DATASET ENTRIES:
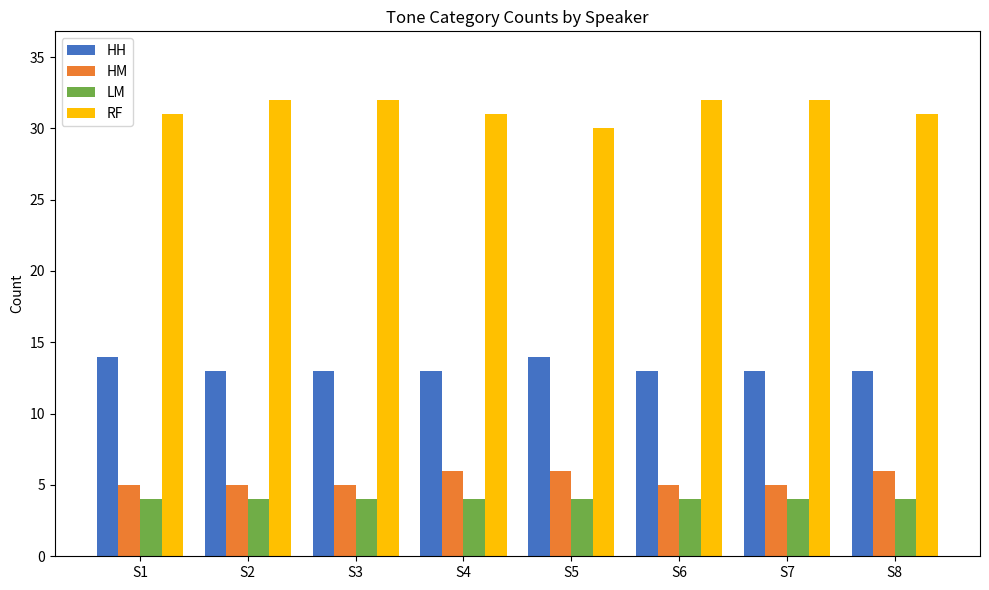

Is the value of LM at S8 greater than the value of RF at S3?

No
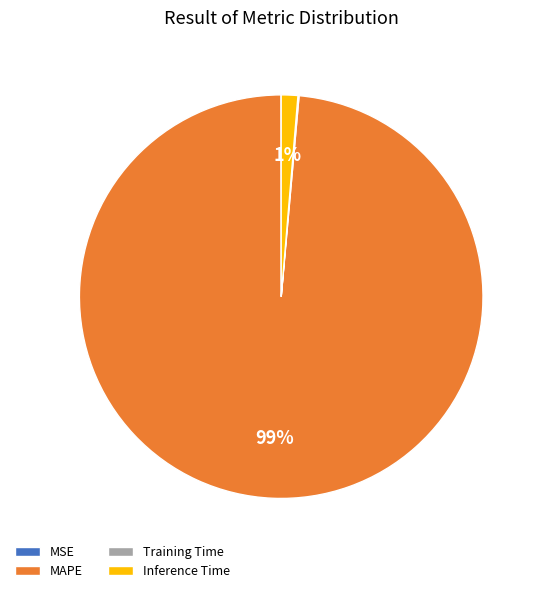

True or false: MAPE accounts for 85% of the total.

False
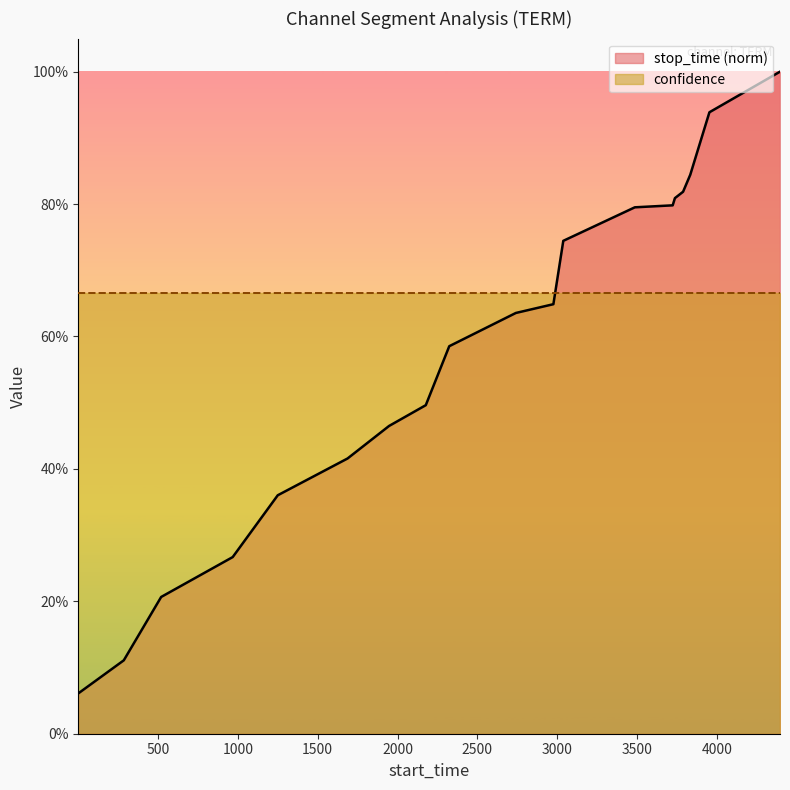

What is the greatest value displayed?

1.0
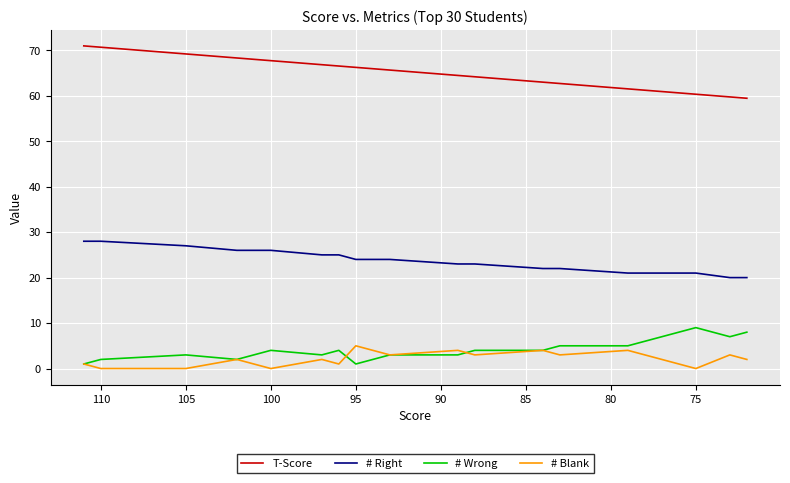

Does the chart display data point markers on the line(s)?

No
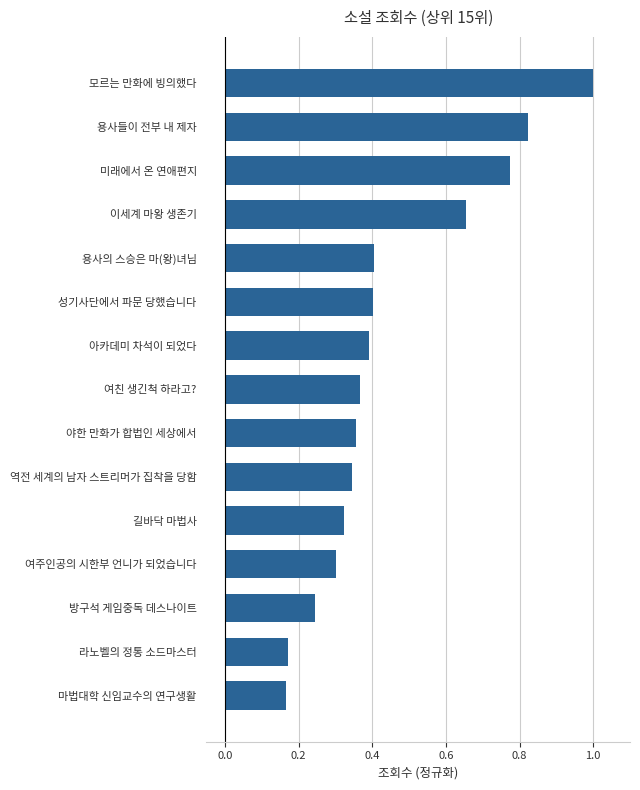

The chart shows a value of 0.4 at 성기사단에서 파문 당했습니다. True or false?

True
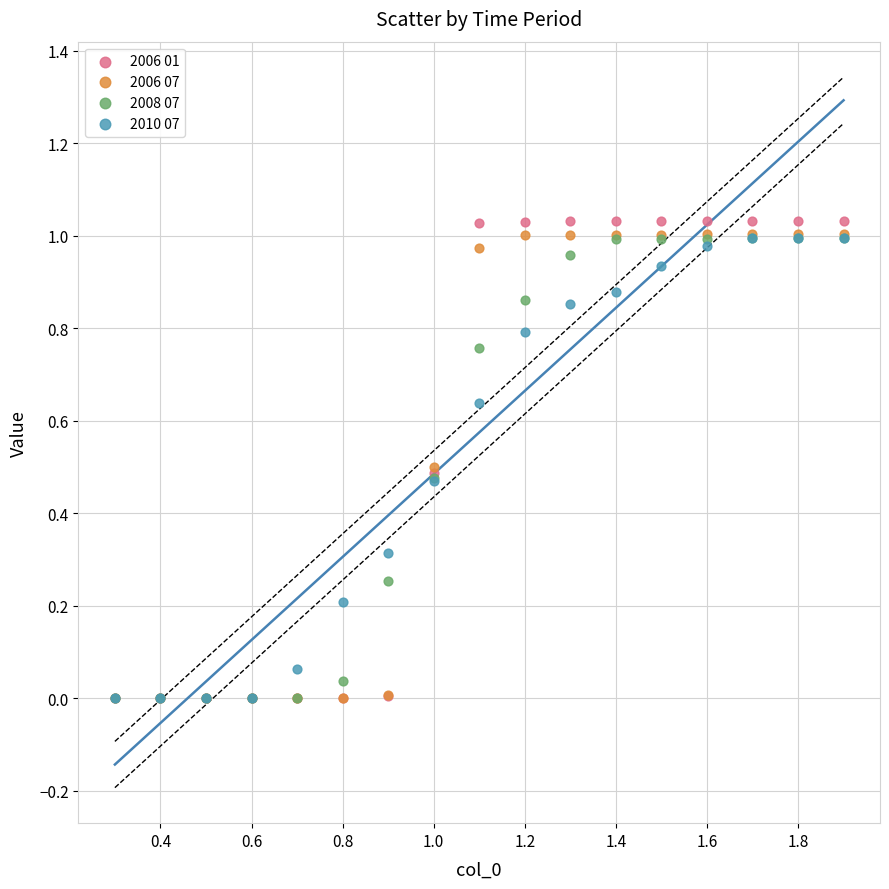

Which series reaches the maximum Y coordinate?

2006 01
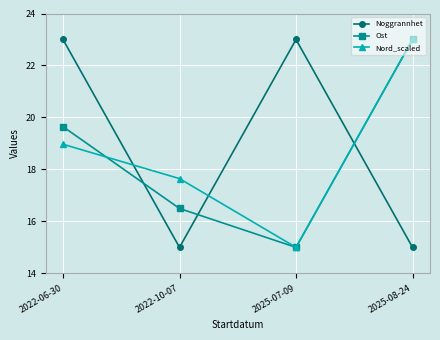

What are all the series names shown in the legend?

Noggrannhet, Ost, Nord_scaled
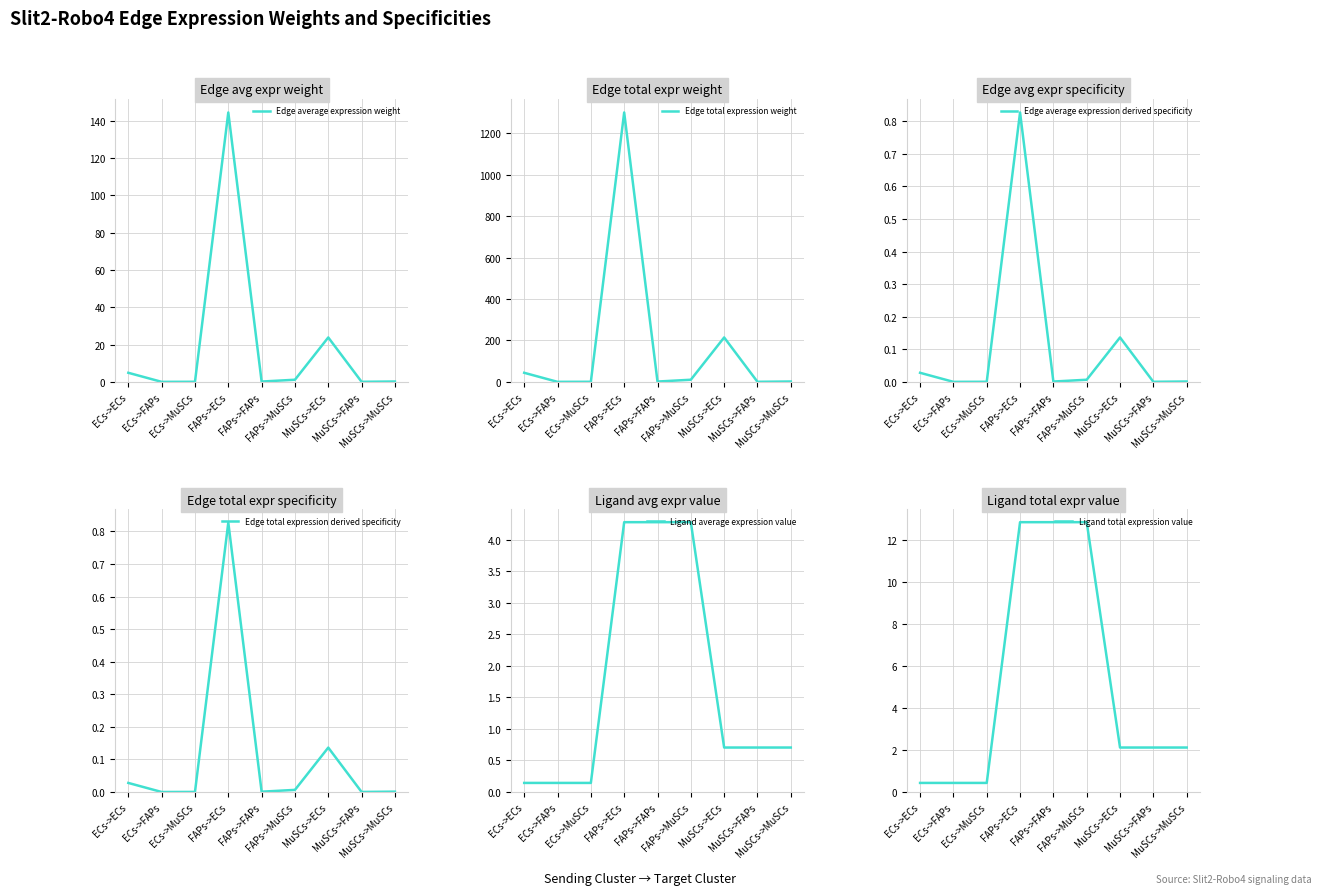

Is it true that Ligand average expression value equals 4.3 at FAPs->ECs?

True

HOW TO COMPLETE THIS TASK: Please write out every row above word for word, leaving the pictures out.

EXPECTED ANSWER:
Is the value of LM at S8 greater than the value of RF at S3?

No

True or false: MAPE accounts for 85% of the total.

False

What is the greatest value displayed?

1.0

Does the chart display data point markers on the line(s)?

No

The chart shows a value of 0.4 at 성기사단에서 파문 당했습니다. True or false?

True

Which series reaches the maximum Y coordinate?

2006 01

What are all the series names shown in the legend?

Noggrannhet, Ost, Nord_scaled

Is it true that Ligand average expression value equals 4.3 at FAPs->ECs?

True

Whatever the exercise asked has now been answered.